Smith died of a cerebral haemorrhage on 25 December 1919 at his home, "The Acacias", in the eastern suburb of Marryatville.

Family
On 25 June 1857, Edwin Smith  married Florence Stock (c. 1837 – 12 February 1862), daughter of Robert Stock of Clifton, England. They had three children:
Horace Edwin Smith (1858–1858)
Florence Ida Smith (1859–1932), married George Henry Dean in 1882.
Sydney  Talbot Smith BA LLB (1861– 3 October 1948), married Florence Oliver Chettle (died died 21 September 1935), in 1887, with whom he had four children. 

Sir Edwin married again, in 1869, to Elizabeth Spicer (died 6 June 1911). This union was childless.

Legacies

Norwood Football Club
When the Norwood Football Club decided in December 2005 to set up a "Hall of Fame", Smith was appointed one of the 10 non-playing inaugural members. "Sir Edwin Thomas Smith was patron of Norwood from the club’s first day in 1878 until his last, Christmas Day 1919". "More than any other individual, Sir Edwin ensured that the club built its early sporting life on solid foundations".
He is known to have discovered a small 2 ounce of gold at Norwood oval in 1902. Edwin donated it to the football club, as well as his old pair of red socks. Ever since, Norwood has been known as the Redlegs.

Adelaide Oval
The Sir Edwin Smith Stand at the Adelaide Oval was named in his honour in 1922.  One of the roads leading up to the Oval is Sir Edwin Smith Way.

Image segmentation entries:

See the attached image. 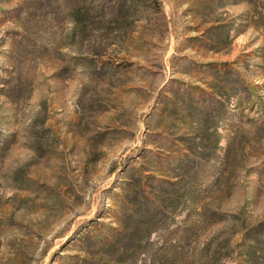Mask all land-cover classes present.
Instances as JSON below:
<instances>
[{"label":"rangeland","instance_id":"obj_1","mask_svg":"<svg viewBox=\"0 0 264 264\" xmlns=\"http://www.w3.org/2000/svg\"><path fill=\"white\" fill-rule=\"evenodd\" d=\"M161 180L143 264H264V0H0V264H116Z\"/></svg>","mask_w":264,"mask_h":264},{"label":"trees","instance_id":"obj_2","mask_svg":"<svg viewBox=\"0 0 264 264\" xmlns=\"http://www.w3.org/2000/svg\"><path fill=\"white\" fill-rule=\"evenodd\" d=\"M225 27L226 25H223V28ZM225 91V94H222V100H225L224 103H227L226 101L230 100L228 96L232 94L234 90L232 88H229L225 89ZM239 96L242 95H238V97ZM253 102V100L249 99V103ZM226 124L229 123L227 122ZM158 184L168 186L170 190L165 189L164 191H160L156 189V186L151 187L150 193L146 194V192L144 191L141 192V190L135 189L137 191H135L134 194H129L124 199L122 207L123 209H125V213L122 217H120L121 219L118 221L120 225V231H118L119 235L117 239H115V241H109L102 244L106 247H112L115 248V250L117 249L115 251V254H118L119 259L116 264H143L144 259L147 258L148 253L150 252L149 249L150 246H152L151 240L153 234H156L160 239L165 240V238H167L171 234L176 233V230L172 229L171 224L168 225L165 229L159 230V225L162 224L161 218L166 216L167 212L175 215V218L178 217V215L185 210L188 203L182 202V200L179 198L181 188L178 187L179 183H177L176 181L161 180L158 181ZM161 197L172 198L170 200L174 203L171 207H164L162 205H159L158 203ZM149 210H152L153 213L149 218H146V216H148L147 214ZM179 227L180 226H178L177 228ZM262 228L263 225L262 227H258V229L255 230H257V232L259 233ZM109 229L112 230L111 228ZM260 233L259 235H261ZM94 240L96 244L101 245V241L98 242V239ZM245 245V235L243 234L240 247H243ZM257 254V251L248 253V256L246 255V253H244V256L241 259H238V261H236V263L234 264H260L259 255Z\"/></svg>","mask_w":264,"mask_h":264}]
</instances>
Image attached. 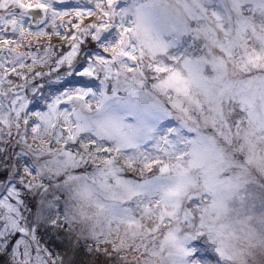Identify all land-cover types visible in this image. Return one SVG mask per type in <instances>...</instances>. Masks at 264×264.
Wrapping results in <instances>:
<instances>
[{
  "label": "snow or ice",
  "instance_id": "obj_1",
  "mask_svg": "<svg viewBox=\"0 0 264 264\" xmlns=\"http://www.w3.org/2000/svg\"><path fill=\"white\" fill-rule=\"evenodd\" d=\"M0 139L71 264H264V0H0Z\"/></svg>",
  "mask_w": 264,
  "mask_h": 264
},
{
  "label": "rangeland",
  "instance_id": "obj_2",
  "mask_svg": "<svg viewBox=\"0 0 264 264\" xmlns=\"http://www.w3.org/2000/svg\"><path fill=\"white\" fill-rule=\"evenodd\" d=\"M17 144L15 139L11 143L0 139V255L5 256L4 264H17V253L22 257L25 252H30L35 264L37 250L42 255L45 251L50 252L47 244L54 249L53 238L60 240L68 236L69 229L67 224L63 227L50 225L53 217L63 221L65 203L62 195L53 200L58 195L56 188L49 187L45 191L38 186L30 187V184L38 185L39 180L24 175V152ZM34 164L35 161L29 167ZM51 183V180H44L45 185ZM60 249L65 251L64 255L50 252L52 257L59 258L62 264H71L73 254L66 248Z\"/></svg>",
  "mask_w": 264,
  "mask_h": 264
},
{
  "label": "trees",
  "instance_id": "obj_3",
  "mask_svg": "<svg viewBox=\"0 0 264 264\" xmlns=\"http://www.w3.org/2000/svg\"><path fill=\"white\" fill-rule=\"evenodd\" d=\"M61 236V234L60 235H58V236H56V238L57 237H60ZM47 249L50 251V252H52V253H54V254H58V255H60V256H62V255H64V253H65V251H63L62 249H60V248H57L56 246H55V244L53 245L52 244V247L54 248V249H52L51 247L49 248V245L47 244ZM6 254V253H5ZM3 255V254H2ZM2 255H0V259H2V260H4V258H5V256L3 257ZM73 259H74V256H73Z\"/></svg>",
  "mask_w": 264,
  "mask_h": 264
}]
</instances>
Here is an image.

**DIRECTIONS FOR THIS TASK**
Repeat the passage on Edwin Smith, starting at "Florence Ida Smith" and ending at "union was childless.", but swap "childless" for "without children".

**CORRECT RESULT**
Florence Ida Smith (1859–1932), married George Henry Dean in 1882.
Sydney  Talbot Smith BA LLB (1861– 3 October 1948), married Florence Oliver Chettle (died died 21 September 1935), in 1887, with whom he had four children. 

Sir Edwin married again, in 1869, to Elizabeth Spicer (died 6 June 1911). This union was without children.